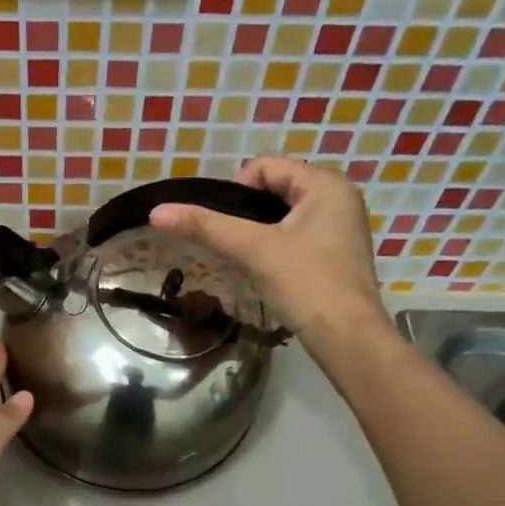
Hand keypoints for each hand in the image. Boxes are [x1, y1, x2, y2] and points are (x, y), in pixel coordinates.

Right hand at [150, 157, 388, 346]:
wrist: (347, 337)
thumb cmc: (305, 283)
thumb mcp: (252, 249)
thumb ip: (205, 226)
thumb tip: (156, 211)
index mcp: (325, 184)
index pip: (264, 167)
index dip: (235, 192)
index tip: (229, 229)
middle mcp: (339, 197)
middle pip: (274, 190)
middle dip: (247, 215)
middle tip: (237, 247)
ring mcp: (341, 227)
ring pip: (283, 216)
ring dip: (260, 233)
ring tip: (249, 260)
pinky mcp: (337, 255)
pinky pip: (296, 236)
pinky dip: (276, 248)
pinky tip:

§ WHAT YOU HAVE TO DO
From the first line to the last, please copy the data exactly, with the pictures left out.

§ RESULT OF THE EXERCISE
Hand keypoints for each hand in the image. Boxes are [x1, y1, x2, y2] and points are (x, y), in pixel coordinates.

Right hand at [150, 157, 388, 346]:
wrist: (347, 337)
thumb cmc: (305, 283)
thumb mcp: (252, 249)
thumb ip: (205, 226)
thumb tip: (156, 211)
index mcp: (325, 184)
index pip: (264, 167)
index dip: (235, 192)
index tip: (229, 229)
middle mcp: (339, 197)
middle pip: (274, 190)
middle dip: (247, 215)
middle tip: (237, 247)
ring mcp: (341, 227)
ring pip: (283, 216)
ring dip: (260, 233)
ring tip: (249, 260)
pinky mcp: (337, 255)
pinky pip: (296, 236)
pinky dip: (276, 248)
pinky tip:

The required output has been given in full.